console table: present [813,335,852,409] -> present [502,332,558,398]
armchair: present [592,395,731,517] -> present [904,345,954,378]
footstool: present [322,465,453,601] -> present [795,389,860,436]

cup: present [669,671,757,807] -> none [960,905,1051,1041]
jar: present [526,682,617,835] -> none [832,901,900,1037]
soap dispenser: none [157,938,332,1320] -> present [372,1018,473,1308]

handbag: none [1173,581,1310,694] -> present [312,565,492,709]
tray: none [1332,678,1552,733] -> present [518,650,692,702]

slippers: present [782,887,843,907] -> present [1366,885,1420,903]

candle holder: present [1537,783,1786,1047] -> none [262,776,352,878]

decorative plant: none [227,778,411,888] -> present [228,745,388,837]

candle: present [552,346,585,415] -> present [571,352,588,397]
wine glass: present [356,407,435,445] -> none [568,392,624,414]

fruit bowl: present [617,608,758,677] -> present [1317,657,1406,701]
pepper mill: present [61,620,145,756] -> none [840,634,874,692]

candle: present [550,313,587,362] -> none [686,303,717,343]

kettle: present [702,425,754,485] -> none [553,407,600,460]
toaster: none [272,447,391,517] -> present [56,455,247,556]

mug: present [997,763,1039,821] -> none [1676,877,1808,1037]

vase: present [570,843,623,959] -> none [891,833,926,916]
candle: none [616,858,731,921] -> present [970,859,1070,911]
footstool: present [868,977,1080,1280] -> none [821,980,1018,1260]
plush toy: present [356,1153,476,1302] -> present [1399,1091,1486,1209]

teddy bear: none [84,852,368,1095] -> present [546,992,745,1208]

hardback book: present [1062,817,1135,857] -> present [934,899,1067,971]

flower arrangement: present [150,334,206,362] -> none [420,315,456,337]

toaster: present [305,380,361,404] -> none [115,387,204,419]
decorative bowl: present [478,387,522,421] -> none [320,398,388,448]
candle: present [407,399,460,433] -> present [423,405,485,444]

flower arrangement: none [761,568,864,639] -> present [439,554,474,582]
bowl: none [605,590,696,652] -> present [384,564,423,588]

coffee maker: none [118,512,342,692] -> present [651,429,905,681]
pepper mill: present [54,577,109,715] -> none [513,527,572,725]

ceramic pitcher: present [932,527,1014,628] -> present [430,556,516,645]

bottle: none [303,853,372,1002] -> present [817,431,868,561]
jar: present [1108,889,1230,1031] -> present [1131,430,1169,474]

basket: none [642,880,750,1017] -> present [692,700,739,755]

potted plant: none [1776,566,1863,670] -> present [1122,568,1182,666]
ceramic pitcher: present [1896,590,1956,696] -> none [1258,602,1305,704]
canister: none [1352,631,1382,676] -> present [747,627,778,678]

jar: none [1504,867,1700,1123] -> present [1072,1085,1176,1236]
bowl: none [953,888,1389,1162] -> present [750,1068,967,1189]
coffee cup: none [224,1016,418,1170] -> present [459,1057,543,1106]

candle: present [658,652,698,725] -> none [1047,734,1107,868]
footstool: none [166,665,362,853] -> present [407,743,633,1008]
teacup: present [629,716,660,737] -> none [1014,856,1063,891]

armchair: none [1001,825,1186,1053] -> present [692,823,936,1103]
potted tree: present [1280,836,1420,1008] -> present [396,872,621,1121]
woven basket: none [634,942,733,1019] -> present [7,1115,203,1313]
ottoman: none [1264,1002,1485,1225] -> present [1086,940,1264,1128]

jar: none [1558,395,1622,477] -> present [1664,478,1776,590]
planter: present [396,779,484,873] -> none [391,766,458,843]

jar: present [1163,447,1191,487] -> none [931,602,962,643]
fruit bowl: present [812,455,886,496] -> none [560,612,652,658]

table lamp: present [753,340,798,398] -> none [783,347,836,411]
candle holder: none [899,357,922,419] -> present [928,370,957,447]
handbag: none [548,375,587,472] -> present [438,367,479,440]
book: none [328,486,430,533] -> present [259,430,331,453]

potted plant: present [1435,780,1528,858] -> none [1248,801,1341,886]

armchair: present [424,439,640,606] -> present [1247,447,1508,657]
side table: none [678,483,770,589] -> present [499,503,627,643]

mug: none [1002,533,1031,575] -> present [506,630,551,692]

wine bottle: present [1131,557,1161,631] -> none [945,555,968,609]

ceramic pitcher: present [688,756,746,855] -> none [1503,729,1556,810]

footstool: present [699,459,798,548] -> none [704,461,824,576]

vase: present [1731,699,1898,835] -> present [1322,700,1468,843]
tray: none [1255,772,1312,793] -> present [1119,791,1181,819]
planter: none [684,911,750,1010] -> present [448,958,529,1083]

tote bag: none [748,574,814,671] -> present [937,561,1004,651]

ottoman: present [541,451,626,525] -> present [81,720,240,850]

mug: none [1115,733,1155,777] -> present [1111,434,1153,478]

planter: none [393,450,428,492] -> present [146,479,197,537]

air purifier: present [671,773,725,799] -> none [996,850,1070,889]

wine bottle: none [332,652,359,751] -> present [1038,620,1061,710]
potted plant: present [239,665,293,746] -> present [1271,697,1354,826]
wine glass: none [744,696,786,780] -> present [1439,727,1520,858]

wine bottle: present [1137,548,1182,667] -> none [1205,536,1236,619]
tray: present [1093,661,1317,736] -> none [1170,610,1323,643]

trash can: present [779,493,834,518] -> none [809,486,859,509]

# # #

### [WHAT YOU ARE ASKED TO DO]
Retype, exactly and in full, the listing from its first line to the one holding "vase: present [570,843,623,959]", both included.

### [WRITTEN RESPONSE]
console table: present [813,335,852,409] -> present [502,332,558,398]
armchair: present [592,395,731,517] -> present [904,345,954,378]
footstool: present [322,465,453,601] -> present [795,389,860,436]

cup: present [669,671,757,807] -> none [960,905,1051,1041]
jar: present [526,682,617,835] -> none [832,901,900,1037]
soap dispenser: none [157,938,332,1320] -> present [372,1018,473,1308]

handbag: none [1173,581,1310,694] -> present [312,565,492,709]
tray: none [1332,678,1552,733] -> present [518,650,692,702]

slippers: present [782,887,843,907] -> present [1366,885,1420,903]

candle holder: present [1537,783,1786,1047] -> none [262,776,352,878]

decorative plant: none [227,778,411,888] -> present [228,745,388,837]

candle: present [552,346,585,415] -> present [571,352,588,397]
wine glass: present [356,407,435,445] -> none [568,392,624,414]

fruit bowl: present [617,608,758,677] -> present [1317,657,1406,701]
pepper mill: present [61,620,145,756] -> none [840,634,874,692]

candle: present [550,313,587,362] -> none [686,303,717,343]

kettle: present [702,425,754,485] -> none [553,407,600,460]
toaster: none [272,447,391,517] -> present [56,455,247,556]

mug: present [997,763,1039,821] -> none [1676,877,1808,1037]

vase: present [570,843,623,959] -> none [891,833,926,916]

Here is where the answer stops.